If you owe the bank 1,000,000 $ it's their problem.

@antipode77 @rbreich Yep, I heard that one when Trump was president and it came out how much money he owes. šŸ˜›
@GwynHannay @rbreich reminds me how some celebrities get everything for free when they can easily pay. Yet someone not far away can’t pay for their next meal.

@rbreich Great vid. I have long had a related question for economists…

I am familiar with the disconnect between median incomes and productivity. What I always wonder about is that some or much of that labor productivity is the result of investment by the laborers: money and opportunity cost spent on education, smartphone plans, healthcare, etc.

If these are taken into account it seems that the the picture could be even worse than we see here, with the after-investment median income growth negative, and the benefit going straight to the owners.

This seems like something that economists could and should quantify, but I’ve never found this issue addressed with data.

@rbreich I thought this was Hide the Pain Harold
@rbreich When you've bought everything, there's nothing left to spend money on.

@rbreich Every dollar in the "Wall Street" system is a dollar no longer in the economy.

This is why the feds keep issuing debt, because if they didn't, the rich would have taken every dollar that has ever existed.

The fact that all of that money can disappear in an instant? We're cursed - too many generations away from 1929, just like we're too many generations away from polio and measles before the vaccines.

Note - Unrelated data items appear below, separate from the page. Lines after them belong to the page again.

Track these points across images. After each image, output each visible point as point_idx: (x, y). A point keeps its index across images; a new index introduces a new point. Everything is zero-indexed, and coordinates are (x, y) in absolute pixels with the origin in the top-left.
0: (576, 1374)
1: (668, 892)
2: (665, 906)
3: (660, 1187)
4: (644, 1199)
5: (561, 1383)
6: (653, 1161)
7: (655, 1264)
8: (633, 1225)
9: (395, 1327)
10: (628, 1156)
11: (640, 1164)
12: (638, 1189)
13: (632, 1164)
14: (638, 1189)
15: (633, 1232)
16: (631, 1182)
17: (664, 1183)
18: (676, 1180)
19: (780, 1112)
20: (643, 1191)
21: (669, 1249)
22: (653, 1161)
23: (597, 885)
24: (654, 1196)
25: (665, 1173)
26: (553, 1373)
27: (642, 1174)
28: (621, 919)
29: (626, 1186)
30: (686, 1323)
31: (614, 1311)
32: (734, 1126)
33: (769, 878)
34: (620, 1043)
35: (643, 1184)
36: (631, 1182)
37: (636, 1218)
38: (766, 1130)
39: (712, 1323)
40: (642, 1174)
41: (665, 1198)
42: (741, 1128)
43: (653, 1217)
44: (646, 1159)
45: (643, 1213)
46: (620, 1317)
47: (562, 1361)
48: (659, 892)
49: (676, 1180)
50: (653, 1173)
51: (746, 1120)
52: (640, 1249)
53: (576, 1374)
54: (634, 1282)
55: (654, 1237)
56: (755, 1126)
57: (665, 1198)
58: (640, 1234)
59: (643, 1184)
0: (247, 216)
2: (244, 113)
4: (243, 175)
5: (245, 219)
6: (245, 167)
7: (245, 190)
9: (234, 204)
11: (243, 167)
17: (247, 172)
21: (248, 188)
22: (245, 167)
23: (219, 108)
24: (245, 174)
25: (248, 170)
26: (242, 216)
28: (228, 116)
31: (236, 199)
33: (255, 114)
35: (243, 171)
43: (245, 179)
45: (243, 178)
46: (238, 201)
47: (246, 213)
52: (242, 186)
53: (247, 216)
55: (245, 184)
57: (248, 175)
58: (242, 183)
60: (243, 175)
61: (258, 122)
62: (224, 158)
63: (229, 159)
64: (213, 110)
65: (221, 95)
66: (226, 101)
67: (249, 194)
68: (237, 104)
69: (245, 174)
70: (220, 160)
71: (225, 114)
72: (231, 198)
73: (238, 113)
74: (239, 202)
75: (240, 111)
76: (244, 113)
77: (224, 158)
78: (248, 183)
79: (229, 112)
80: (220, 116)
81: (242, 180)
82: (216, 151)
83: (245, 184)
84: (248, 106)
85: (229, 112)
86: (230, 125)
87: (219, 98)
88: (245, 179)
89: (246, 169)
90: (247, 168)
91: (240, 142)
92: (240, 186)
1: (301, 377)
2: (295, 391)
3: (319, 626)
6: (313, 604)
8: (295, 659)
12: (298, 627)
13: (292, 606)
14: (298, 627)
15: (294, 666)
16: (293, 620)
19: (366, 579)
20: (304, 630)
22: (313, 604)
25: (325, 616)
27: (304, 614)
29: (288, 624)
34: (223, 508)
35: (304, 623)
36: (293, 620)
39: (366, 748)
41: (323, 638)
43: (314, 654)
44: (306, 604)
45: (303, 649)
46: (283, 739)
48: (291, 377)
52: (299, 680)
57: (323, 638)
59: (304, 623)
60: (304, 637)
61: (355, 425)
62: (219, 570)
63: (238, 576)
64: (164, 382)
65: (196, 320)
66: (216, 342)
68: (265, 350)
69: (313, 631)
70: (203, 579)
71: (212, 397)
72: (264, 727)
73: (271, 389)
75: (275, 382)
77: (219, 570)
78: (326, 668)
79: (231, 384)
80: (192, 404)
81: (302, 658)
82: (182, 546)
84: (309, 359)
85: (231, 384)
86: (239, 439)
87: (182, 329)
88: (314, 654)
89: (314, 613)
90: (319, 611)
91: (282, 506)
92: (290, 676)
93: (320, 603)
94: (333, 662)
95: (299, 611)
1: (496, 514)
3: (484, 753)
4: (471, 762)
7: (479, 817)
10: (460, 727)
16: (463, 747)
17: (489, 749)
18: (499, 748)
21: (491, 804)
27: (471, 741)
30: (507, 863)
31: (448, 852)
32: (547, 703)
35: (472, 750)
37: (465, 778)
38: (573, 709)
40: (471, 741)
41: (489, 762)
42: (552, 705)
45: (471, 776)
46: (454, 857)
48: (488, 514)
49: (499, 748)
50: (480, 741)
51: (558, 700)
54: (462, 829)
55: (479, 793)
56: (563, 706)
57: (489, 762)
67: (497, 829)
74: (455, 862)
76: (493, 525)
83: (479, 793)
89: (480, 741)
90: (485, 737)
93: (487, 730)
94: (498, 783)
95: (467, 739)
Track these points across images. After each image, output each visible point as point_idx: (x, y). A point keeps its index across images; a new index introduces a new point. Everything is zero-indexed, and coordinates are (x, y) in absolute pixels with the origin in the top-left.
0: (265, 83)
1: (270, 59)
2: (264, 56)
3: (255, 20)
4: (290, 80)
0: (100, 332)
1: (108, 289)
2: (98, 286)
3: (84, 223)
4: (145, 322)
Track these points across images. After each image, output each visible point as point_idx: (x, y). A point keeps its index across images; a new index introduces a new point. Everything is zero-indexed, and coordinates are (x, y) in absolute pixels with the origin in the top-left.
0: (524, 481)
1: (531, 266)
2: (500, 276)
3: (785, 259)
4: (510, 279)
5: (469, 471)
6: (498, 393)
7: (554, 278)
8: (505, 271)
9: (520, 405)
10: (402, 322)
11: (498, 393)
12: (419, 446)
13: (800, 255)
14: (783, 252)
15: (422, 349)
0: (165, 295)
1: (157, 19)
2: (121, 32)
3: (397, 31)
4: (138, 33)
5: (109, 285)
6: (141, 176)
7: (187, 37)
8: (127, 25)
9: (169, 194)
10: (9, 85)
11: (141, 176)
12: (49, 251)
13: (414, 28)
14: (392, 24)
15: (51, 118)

they're both against the safety tools because they forgot why we made them.

@jwsgeek @rbreich

Yes.

Effectively there are 2 economies.
. Main Street - Ever less money is circulating here.
. Wall Street - Ever more money is circulating here.

The 2 economies are separated from each other. Their indicators don't match with each other.

I consider the Wall Street economy to be a parasite living off its host the Main Street economy.

Once it has killed Main Street then it has killed its host and guess what ?

@rbreich

Money is like blood. Cut the blood supply off and limbs die off.

Communities die when money does not circulate sufficiently locally.

@rbreich as long as the Poor's could have a house to sell, why should the rich invest their money in bringing balance into the system?

By the way: why should someone own more than two homes anyway?

@rbreich @dr_jo_mue learned this year after not getting a tax refund, if you want write offs, you buy houses

I don’t wanna play these games

@Luci_brennacolleen @rbreich exactly.

All houses are paid within 15 years.

Privately owned houses: by the owner with all his expendables, to own in the end -in fact: a house

Investor owned houses: by the tennant with his (slightly lower) rental fee, thus generating the owner a revenue through massive write-offs, which only commercially owned properties provide. Leaving the tennant in the end with nothing and the investor... With a house. Horray.

That has to stop.

@rbreich the flow of money in the USA for the last 100 years or so is nicely documented in the 2011 documentary The Flaw.

The conclusions at the end are very similar to your comments.

@rbreich Indeed. In a consumption based society, it's in everybody's interest to ensure everyone has money to spend. Making the poor poorer seems dumb. The rich have everything they want, the poor don't.